Crema – Da circa due anni il collettivo Csp-Sempre in lotta è impegnato in una campagna contro i contributi scolastici “volontari”.
Lo scorso anno a causa di questa campagna era stato contestato duramente il preside dell’istituto tecnico “L. Pacioli” che aveva adottato una serie di misure “persuasive” contro gli studenti non paganti: revoca di alcune assemblee studentesche, pressioni per il pagamento, annullamento di una serie di servizi scolastici ai non pagamenti, attacchi verbali al collettivo e ai suoi militanti durante i Consigli d’istituto.
Nonostante le sue misure, decine di studenti del Pacioli si rifiutarono di pagare, mentre la pratica del non pagamento si diffuse in tutte le scuole cremasche con centinaia di studenti che al grido “Contributo volontario? No grazie!” non versarono un solo euro alle scuole. A tale situazione, quasi tutti i presidi nonostante fossero allarmati non reagirono per non vedersi coinvolti nelle proteste e polemiche anche perché la “questione Pacioli” divenne così calda da arrivare in Parlamento attraverso un’interrogazione al ministro Carrozza.
E se l’anno scolastico si chiuse con il preside del Pacioli che disse “voi del Csp siete stati scorretti, mi avete attaccato con tutti i mezzi!”, l’apertura del nuovo anno scolastico ha visto l’espansione del “metodo Pacioli”.
Infatti, il preside del liceo “A. Racchetti”, scuola dove in alcune classi nessuno ha pagato il contributo, ha adottato una serie di provvedimenti che trasformano il contributo volontario quasi in un’imposta con tanto di “condono fiscale”: se non paghi non hai accesso a nessuna iniziativa (da quanto comunicato probabilmente si è esclusi anche dalle gite), se i 2/3 della classe non hanno pagato la discriminazione viene estesa a tutta la classe, i non paganti hanno tempo fino al 30 settembre per mettersi in regola pagando i contributi in modo da poter accedere ad alcune delle iniziative scolastiche. Nessuno è esonerato nemmeno per motivi di reddito.
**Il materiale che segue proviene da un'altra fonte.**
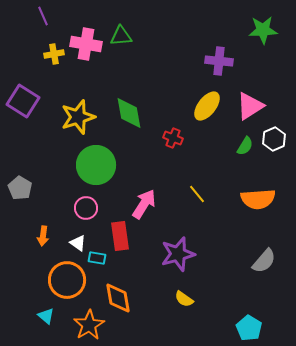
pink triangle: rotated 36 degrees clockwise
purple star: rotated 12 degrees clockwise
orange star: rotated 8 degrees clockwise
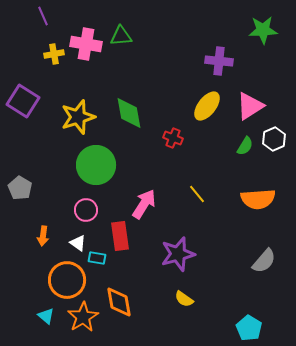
pink circle: moved 2 px down
orange diamond: moved 1 px right, 4 px down
orange star: moved 6 px left, 8 px up
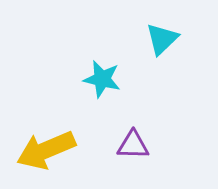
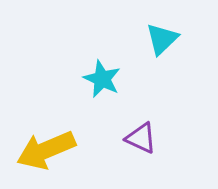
cyan star: rotated 12 degrees clockwise
purple triangle: moved 8 px right, 7 px up; rotated 24 degrees clockwise
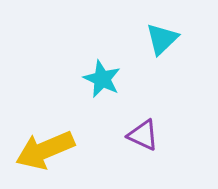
purple triangle: moved 2 px right, 3 px up
yellow arrow: moved 1 px left
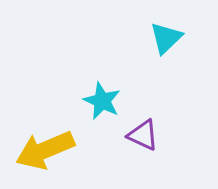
cyan triangle: moved 4 px right, 1 px up
cyan star: moved 22 px down
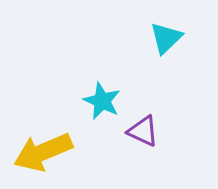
purple triangle: moved 4 px up
yellow arrow: moved 2 px left, 2 px down
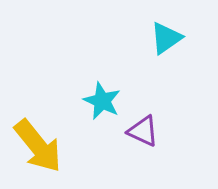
cyan triangle: rotated 9 degrees clockwise
yellow arrow: moved 5 px left, 6 px up; rotated 106 degrees counterclockwise
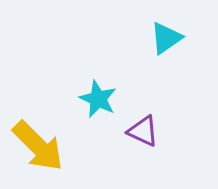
cyan star: moved 4 px left, 2 px up
yellow arrow: rotated 6 degrees counterclockwise
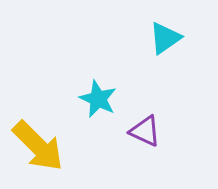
cyan triangle: moved 1 px left
purple triangle: moved 2 px right
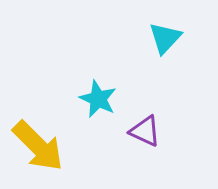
cyan triangle: rotated 12 degrees counterclockwise
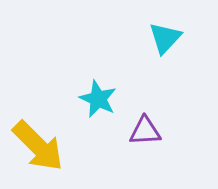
purple triangle: rotated 28 degrees counterclockwise
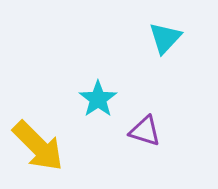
cyan star: rotated 12 degrees clockwise
purple triangle: rotated 20 degrees clockwise
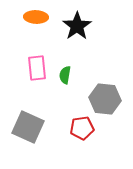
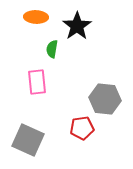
pink rectangle: moved 14 px down
green semicircle: moved 13 px left, 26 px up
gray square: moved 13 px down
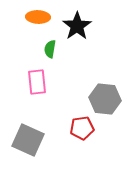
orange ellipse: moved 2 px right
green semicircle: moved 2 px left
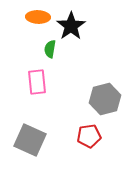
black star: moved 6 px left
gray hexagon: rotated 20 degrees counterclockwise
red pentagon: moved 7 px right, 8 px down
gray square: moved 2 px right
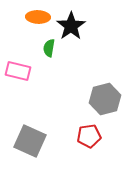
green semicircle: moved 1 px left, 1 px up
pink rectangle: moved 19 px left, 11 px up; rotated 70 degrees counterclockwise
gray square: moved 1 px down
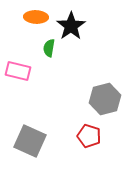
orange ellipse: moved 2 px left
red pentagon: rotated 25 degrees clockwise
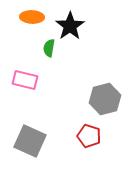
orange ellipse: moved 4 px left
black star: moved 1 px left
pink rectangle: moved 7 px right, 9 px down
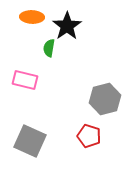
black star: moved 3 px left
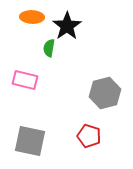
gray hexagon: moved 6 px up
gray square: rotated 12 degrees counterclockwise
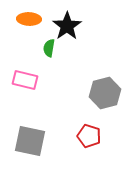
orange ellipse: moved 3 px left, 2 px down
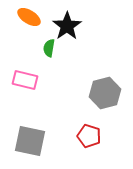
orange ellipse: moved 2 px up; rotated 30 degrees clockwise
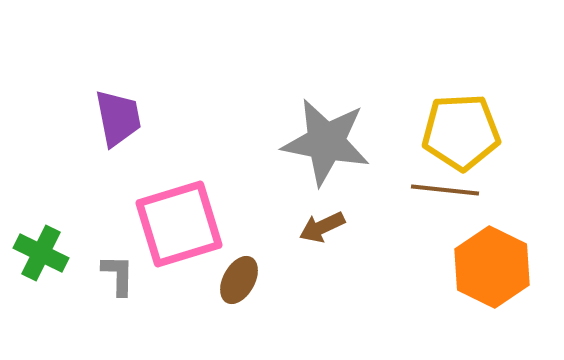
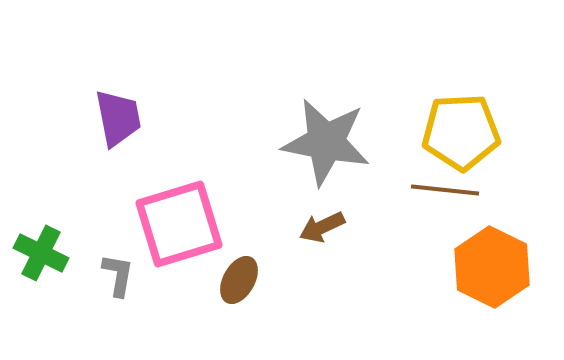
gray L-shape: rotated 9 degrees clockwise
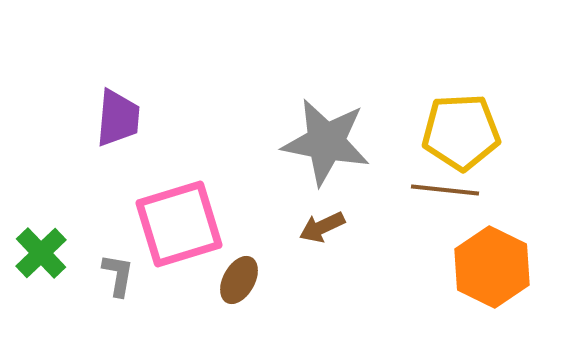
purple trapezoid: rotated 16 degrees clockwise
green cross: rotated 20 degrees clockwise
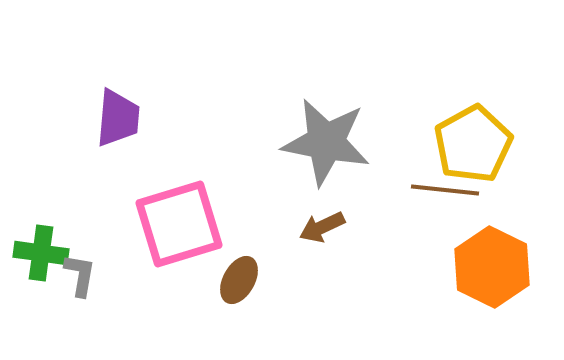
yellow pentagon: moved 12 px right, 12 px down; rotated 26 degrees counterclockwise
green cross: rotated 38 degrees counterclockwise
gray L-shape: moved 38 px left
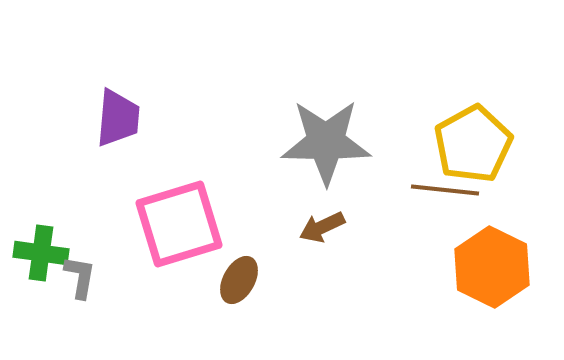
gray star: rotated 10 degrees counterclockwise
gray L-shape: moved 2 px down
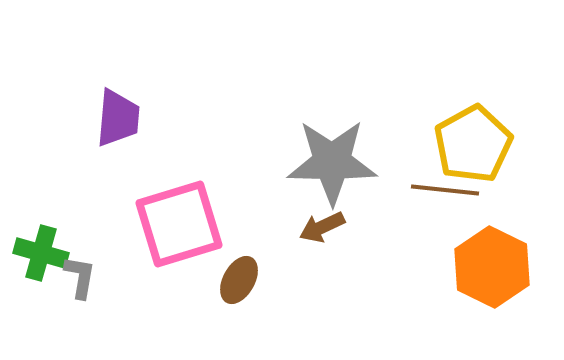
gray star: moved 6 px right, 20 px down
green cross: rotated 8 degrees clockwise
Le misure arrivano a settembre momento di riorganizzazione del collettivo e del movimento studentesco. Tuttavia, nel giro di una settimana siamo stati in grado di mettere in piedi una campagna di difesa dei non paganti del Racchetti anche grazie all’esperienza accumulata con il “caso Pacioli” e alla rabbia degli studenti del liceo, rabbia che per alcuni di loro si è trasformata in organizzazione iniziando a partecipare al collettivo Csp.
Alla richiesta di andare a chiedere i soldi al ministero invece che alle famiglie il preside risponde tramite la stampa locale dicendo “anche la sanità è pubblica eppure si paga il ticket, non vedo il motivo di non dover far pagare qualcosa anche per la scuola pubblica”. Con questa affermazione l’intento sembra chiaro, si vuole trasformare la scuola pubblica e gratuita in una scuola a pagamento. Se da un lato il preside afferma questo, dall’altro inizia a scaricare le responsabilità: “non è stata una mia decisione, è una delibera del Consiglio d’istituto. L’Autonomia scolastica dice che i Consigli d’istituto devono reperire forme di finanziamento, come questa ad esempio”. È vero che secondo l’autonomia scolastica, che pure contestiamo, i Consigli d’istituto hanno il potere di chiedere un versamento alle famiglie e decidere a quanto farlo ammontare. è altrettanto vero però che tale versamento è volontario e pertanto consigliamo al preside, sperando che l’errore sia in buona fede, di andare a leggere meglio la normativa (legge 40/2007 all’art 13, circolare ministeriale del 20 marzo 2012).
Vogliono che l’istruzione torni ad essere riservata all’élite. Lo giustificano dicendo che mancano i soldi, bisogna pagare il debito. Dobbiamo rispondere che il debito non va pagato, ai loro attacchi la scuola deve reagire tutta insieme, lavoratori e studenti, perché solo insieme si può vincere. L’istruzione deve restare pubblica e deve tornare a essere di qualità!